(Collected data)
===============

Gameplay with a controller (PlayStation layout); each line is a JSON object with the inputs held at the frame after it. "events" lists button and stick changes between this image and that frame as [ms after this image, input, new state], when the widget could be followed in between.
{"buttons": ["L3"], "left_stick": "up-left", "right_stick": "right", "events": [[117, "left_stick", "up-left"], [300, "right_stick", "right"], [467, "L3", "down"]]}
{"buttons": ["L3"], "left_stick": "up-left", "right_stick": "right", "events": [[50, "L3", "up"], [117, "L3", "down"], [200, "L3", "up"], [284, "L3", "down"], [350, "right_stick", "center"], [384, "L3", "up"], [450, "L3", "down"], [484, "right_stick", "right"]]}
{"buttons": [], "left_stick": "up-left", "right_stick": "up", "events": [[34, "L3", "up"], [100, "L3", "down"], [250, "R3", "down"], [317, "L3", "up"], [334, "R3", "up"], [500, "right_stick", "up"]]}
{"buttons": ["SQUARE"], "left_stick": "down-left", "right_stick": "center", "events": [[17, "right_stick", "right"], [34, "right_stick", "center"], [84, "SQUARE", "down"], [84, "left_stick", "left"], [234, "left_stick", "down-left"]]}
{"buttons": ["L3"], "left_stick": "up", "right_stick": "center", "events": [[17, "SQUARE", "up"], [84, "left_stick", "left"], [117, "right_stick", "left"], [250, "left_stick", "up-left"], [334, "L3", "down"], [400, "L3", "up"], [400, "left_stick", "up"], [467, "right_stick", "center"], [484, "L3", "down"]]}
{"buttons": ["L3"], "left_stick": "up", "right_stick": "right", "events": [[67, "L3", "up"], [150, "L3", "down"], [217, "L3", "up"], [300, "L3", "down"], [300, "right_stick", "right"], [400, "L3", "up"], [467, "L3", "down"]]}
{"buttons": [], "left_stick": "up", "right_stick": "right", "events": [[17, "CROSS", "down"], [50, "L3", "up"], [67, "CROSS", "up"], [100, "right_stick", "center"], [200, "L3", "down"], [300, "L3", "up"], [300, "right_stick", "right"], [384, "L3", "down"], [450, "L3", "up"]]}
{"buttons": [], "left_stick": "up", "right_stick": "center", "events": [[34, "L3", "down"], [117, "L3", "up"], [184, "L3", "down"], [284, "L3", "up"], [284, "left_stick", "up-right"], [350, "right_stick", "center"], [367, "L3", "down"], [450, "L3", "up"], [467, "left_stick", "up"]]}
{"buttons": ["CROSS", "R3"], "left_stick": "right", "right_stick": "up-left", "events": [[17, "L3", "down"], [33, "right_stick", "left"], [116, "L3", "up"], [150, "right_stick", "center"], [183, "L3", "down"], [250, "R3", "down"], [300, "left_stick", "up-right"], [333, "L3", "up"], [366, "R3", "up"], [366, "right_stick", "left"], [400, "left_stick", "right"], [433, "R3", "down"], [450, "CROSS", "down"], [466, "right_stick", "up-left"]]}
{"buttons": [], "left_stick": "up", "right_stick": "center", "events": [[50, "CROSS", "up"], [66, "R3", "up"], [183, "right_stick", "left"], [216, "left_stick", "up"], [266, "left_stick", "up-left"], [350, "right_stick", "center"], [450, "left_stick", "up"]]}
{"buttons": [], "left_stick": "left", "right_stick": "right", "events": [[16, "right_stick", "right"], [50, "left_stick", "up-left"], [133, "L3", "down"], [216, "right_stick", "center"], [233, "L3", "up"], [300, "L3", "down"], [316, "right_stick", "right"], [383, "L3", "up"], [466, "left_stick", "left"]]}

===============

> WORK TASK
Go line by line through the data above and report each one that holds the string "CROSS".

> EXPECTED OUTPUT
{"buttons": [], "left_stick": "up", "right_stick": "right", "events": [[17, "CROSS", "down"], [50, "L3", "up"], [67, "CROSS", "up"], [100, "right_stick", "center"], [200, "L3", "down"], [300, "L3", "up"], [300, "right_stick", "right"], [384, "L3", "down"], [450, "L3", "up"]]}
{"buttons": ["CROSS", "R3"], "left_stick": "right", "right_stick": "up-left", "events": [[17, "L3", "down"], [33, "right_stick", "left"], [116, "L3", "up"], [150, "right_stick", "center"], [183, "L3", "down"], [250, "R3", "down"], [300, "left_stick", "up-right"], [333, "L3", "up"], [366, "R3", "up"], [366, "right_stick", "left"], [400, "left_stick", "right"], [433, "R3", "down"], [450, "CROSS", "down"], [466, "right_stick", "up-left"]]}
{"buttons": [], "left_stick": "up", "right_stick": "center", "events": [[50, "CROSS", "up"], [66, "R3", "up"], [183, "right_stick", "left"], [216, "left_stick", "up"], [266, "left_stick", "up-left"], [350, "right_stick", "center"], [450, "left_stick", "up"]]}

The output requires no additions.